Reporting by sonographers is a very good value when a scan is normal or there are simple incidental findings, such as gallstones, simple kidney cysts, or fibroids. However, when a kidney tumor, liver metastasis, ovarian mass, or other mass is detected, a radiologist's report would be expected to include a differential diagnosis of the likely tumor. It would also need to review the previous available imaging, like a chest x-ray to look for a primary tumor, to analyze blood results (blood tumor markers), and to provide recommendations, such as CT staging, colonoscopy, or biopsy, as appropriate.

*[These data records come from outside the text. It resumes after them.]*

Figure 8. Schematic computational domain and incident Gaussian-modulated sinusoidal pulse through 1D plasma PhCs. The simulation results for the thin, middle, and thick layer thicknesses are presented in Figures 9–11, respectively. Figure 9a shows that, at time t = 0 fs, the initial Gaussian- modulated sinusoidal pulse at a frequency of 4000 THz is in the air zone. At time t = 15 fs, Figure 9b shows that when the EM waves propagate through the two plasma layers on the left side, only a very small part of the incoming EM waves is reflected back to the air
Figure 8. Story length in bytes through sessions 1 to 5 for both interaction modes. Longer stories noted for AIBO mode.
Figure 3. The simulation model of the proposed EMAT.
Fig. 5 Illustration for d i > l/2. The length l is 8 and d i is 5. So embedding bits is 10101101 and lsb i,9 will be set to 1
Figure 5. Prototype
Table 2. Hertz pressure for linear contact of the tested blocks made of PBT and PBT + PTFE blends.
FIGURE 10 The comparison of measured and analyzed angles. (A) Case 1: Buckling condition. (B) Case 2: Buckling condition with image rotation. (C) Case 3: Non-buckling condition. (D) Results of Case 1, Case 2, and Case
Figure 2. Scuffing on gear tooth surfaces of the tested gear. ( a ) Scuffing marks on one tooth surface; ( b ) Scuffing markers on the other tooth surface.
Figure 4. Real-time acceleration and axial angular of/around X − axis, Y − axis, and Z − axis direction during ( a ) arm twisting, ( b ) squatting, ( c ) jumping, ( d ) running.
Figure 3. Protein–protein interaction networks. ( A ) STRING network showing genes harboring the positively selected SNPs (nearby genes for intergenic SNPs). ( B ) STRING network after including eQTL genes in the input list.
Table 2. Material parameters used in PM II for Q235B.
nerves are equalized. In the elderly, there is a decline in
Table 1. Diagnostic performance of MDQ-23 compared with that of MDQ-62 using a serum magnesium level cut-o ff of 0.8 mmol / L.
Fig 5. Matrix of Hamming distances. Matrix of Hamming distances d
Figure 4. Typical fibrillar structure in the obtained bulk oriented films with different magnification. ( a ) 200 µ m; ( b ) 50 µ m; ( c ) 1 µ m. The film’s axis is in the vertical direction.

Many radiologists would even like to organize the next test, such as a CT or MRI examination, to speed up the patient's management. Due to their rigorous training and single-modality work, sonographers are exceptionally good at demonstration of abnormalities, but often they are unable to respond to a clinical question or provide a tentative diagnosis or a differential diagnosis due to limitations in their medical knowledge.

The patient must not be forgotten in any turf wars between professions. It is important for both sonographers and radiologists to recognize each other's strengths and work together as a team to provide high-quality care for patients who visit ultrasound departments. It is important that scrupulous managers do not pressure sonographers to work beyond their knowledge and capabilities. Patient care and clinical quality of reports must not be compromised with ultrasound reporting.

Dr. Neelam Dugar is consultant radiologist at Doncaster Royal Infirmary, U.K., and chair of the Royal College of Radiologists' Imaging Informatics Group.

The comments and observations expressed herein do not necessarily reflect the opinions of AuntMinnieEurope.com, nor should they be construed as an endorsement or admonishment of any particular vendor, analyst, industry consultant, or consulting group.